Po premierze wersji konsolowej Japanese Drift Master na kurs może wzrosnąć. W wrześniu kurs osiągnie około 30 zł przed premierą konsol, a po jej wydaniu w październiku może dojść do poziomu 32 zł. W listopadzie i grudniu, szczególnie w okresie świątecznym, gdzie sprzedaż gier rośnie, kurs może podbić się do 38 zł. Święta to czas wzmożonego popytu, więc jeżeli sprzedaż wersji konsolowej będzie mocna, kurs może rosnąć stabilnie. Później wszystko zależy od dalszych wyników i przyszłych zapowiedzi.
10% z wishliście to raczej wariant ostrożny niż realny scenariusz.
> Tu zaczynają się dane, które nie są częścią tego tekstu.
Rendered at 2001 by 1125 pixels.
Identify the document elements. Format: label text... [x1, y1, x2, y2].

Przy takim poziomie wishlist (ok. 700 tyś), zainteresowaniu trailerem i aktywności na Steamie, konwersja rzędu 15–20% w pierwszym miesiącu to absolutnie standard przy dobrze przyjętej premierze. Gry o mniejszym zasięgu potrafią robić 12–15% bez żadnego szumu, a tu jest hype, są społeczności, są klipy i fajny klimat. 80 tyś sprzedaży w miesiąc przy takim VL byłoby wręcz rozczarowaniem, nie „realną szansą".
Jeśli prezes się rozmarzył, to może warto pomyśleć, że 60 tys. to wynik jak najbardziej osiągalny, zwłaszcza przy takiej liście życzeń (700 tys.) i społeczności, która czeka na grę. Gracze na Steamie potrafią być wymagający, ale jak gra daje frajdę i jest dobrze odbierana, to konwersja z wishlist rzędu 10% w pierwszych 3 dniach to nie marzenia, tylko realny scenariusz. A jeśli to "rozmarzenie", to ja też jestem rozmarzony na 80 tys. w pierwsze dni jeśli premiera odpali tak, jak może odpalić. Przecież liczy się reakcja, a nie tylko sucha matematyka.
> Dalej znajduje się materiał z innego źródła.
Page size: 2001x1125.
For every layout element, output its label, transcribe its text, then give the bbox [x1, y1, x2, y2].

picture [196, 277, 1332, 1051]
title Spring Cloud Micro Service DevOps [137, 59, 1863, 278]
Marketing jeszcze nie wystartował. 4Divinity nie ruszyło jeszcze z kampanią w Azji, a to właśnie tam JDM może zgarnąć ogromny hype. W maju gra będzie jedną z najciekawszych premier na Steami. Praktycznie bez konkurencji w kategorii wyścigów i gier sportowych w maju itd. Do tego JDM już wcześniej zbierał bardzo pozytywne komentarze od graczy i influencerów youtube/tiktok a bliżej premiery większość kanałów gamingowych będzie nagrywać i wrzucać o grze. Po premierze również. Myślę że twórcy zostawili jakąś niespodziankę,mam takie przeczucie i liczę na to choć w tym temacie mogę się mylić. Wishlist z każdym dniem będzie rosnąć, a przy odpowiednim marketingu może wystrzelić jeszcze mocniej. Liczę też, że premiera i sprzedaż JDM dobrze „odpali” w Japonii. Tematyka i klimat, grafika, lokalizacje i nawiązania do kultowych serii dają ku temu pełen potencjał.
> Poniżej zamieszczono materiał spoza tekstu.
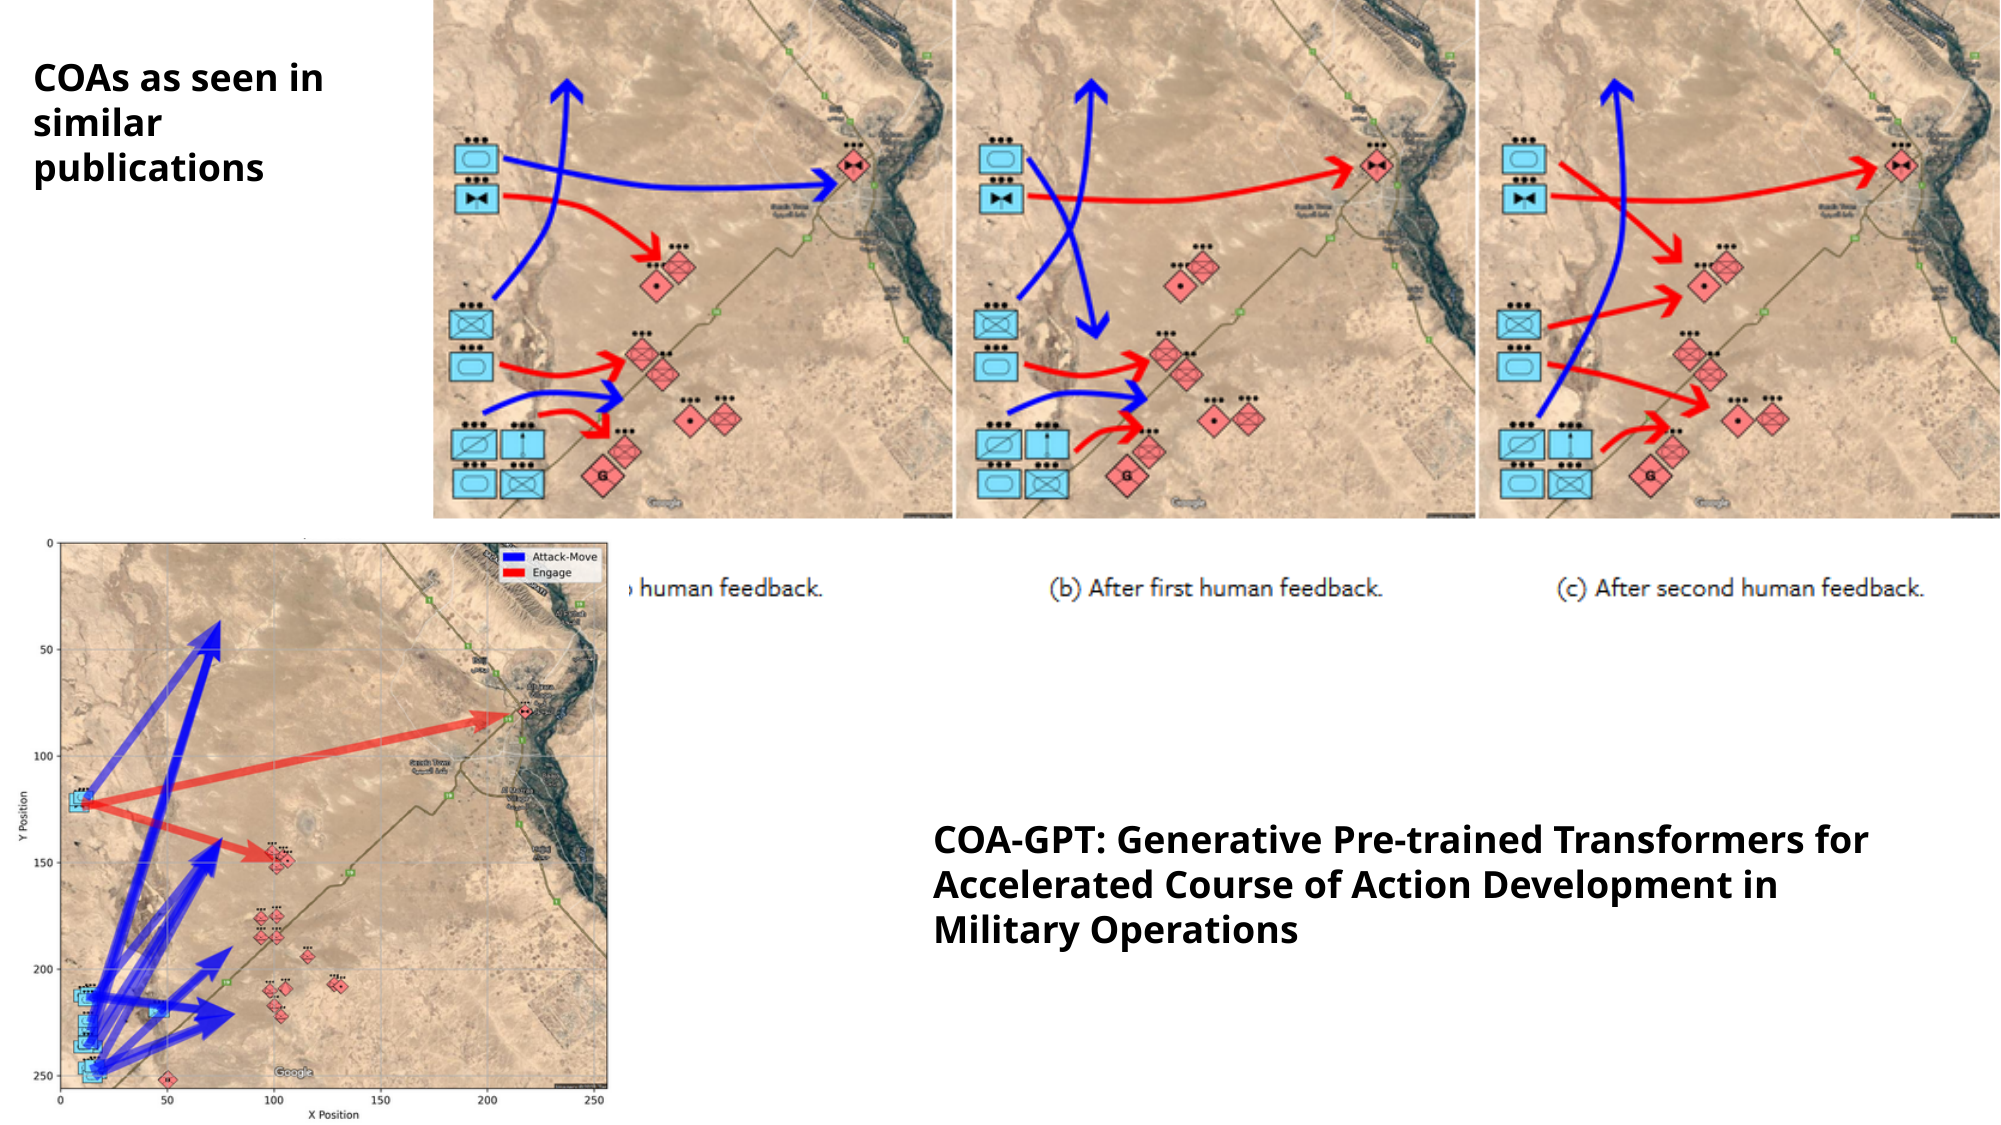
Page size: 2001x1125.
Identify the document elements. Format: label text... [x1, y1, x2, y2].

Japończycy bardzo cenią Polskę. Żaden kraj Azji nie jest za nami jak oni. Ten drobny "dodatek" może być kluczowy w osiągnięciu sukcesu na tamtym rynku.
Na to bym nie liczył ani na Chopina. Liczę za to na klimat , grywalność TYTUŁ, fanów poszczególnych modeli , fanów driftu, wyścigówek, fanów Initiala D i kilka innych.